Irish mass protest calls on people and government alike to join the BDS movement
Posted inNews /

Irish mass protest calls on people and government alike to join the BDS movement

Almost a thousand people marched in Dublin on Saturday 9th June to protest at the 40 year of the Occupation of the West Bank, the Gaza Strip and the remaining parts of Jerusalem. On a day of brilliant sunshine, marchers from various human rights groups, trade unions, political parties and Palestinian solidarity campaigns made their way through the city centre.

***image2***The route of Saturday’s march underlined the need for Western governments to stop supporting Apartheid Israel, stopping outside the Dail (the Dublin parliament) and the offices of the European Union, which has imposed sanctions on Palestine whilst abandoning it’s principles of justice to remain allied with the Occupation. The march ended symbolically outside the General Post Office in O’Connell Street where the 1916 Easter Rising, Ireland’s own intifada, began.

Here, the marchers were addressed by a number of speakers who called for an end to the Occupation. Raymond Deane of the IPSC, spoke about needs for boycott, divestment and sanctions against Israeli.
He told the assembled crowd: “We must demand that the Irish government call for sanctions against the apartheid state of Israel similar to those which helped to end South African apartheid. We must set an example by boycotting Israeli goods – and our supermarkets at present are full of them, in particular POTATOES, as if we had no Irish potatoes! And by supporting a comprehensive sporting, cultural and academic boycott of Israel.”

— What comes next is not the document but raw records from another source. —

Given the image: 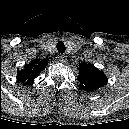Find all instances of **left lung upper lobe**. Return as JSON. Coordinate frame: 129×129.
<instances>
[{
    "mask_svg": "<svg viewBox=\"0 0 129 129\" xmlns=\"http://www.w3.org/2000/svg\"><path fill=\"white\" fill-rule=\"evenodd\" d=\"M78 81L81 83V88L93 91L104 86L107 82V77L103 71H99L95 66L84 62L80 65Z\"/></svg>",
    "mask_w": 129,
    "mask_h": 129,
    "instance_id": "left-lung-upper-lobe-1",
    "label": "left lung upper lobe"
}]
</instances>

***image3***Hikmat Ajjuri of the Palestinian Delegation-general in Ireland, and Dr. Bassam Al-Nasr of the Palestinian community in Ireland spoke about the need to stop the international boycott of the Palestinian government; Jewish feminist playwright Margaretta D’Arcy spoke of the strength and the suffering of Palestinian women under occupation; and Saed Abu Hijleh, a Palestinian academic and poet, whom the Occupation had tried to prevent from traveling abroad, put forward a vision for justice and overcoming occupation and apartheid within one state, democratic and for all.

***image1***

***image4*** ***image5***

***image6***

***image7*** ***image8***

(more photos on: https://www.indymedia.ie/article/82954)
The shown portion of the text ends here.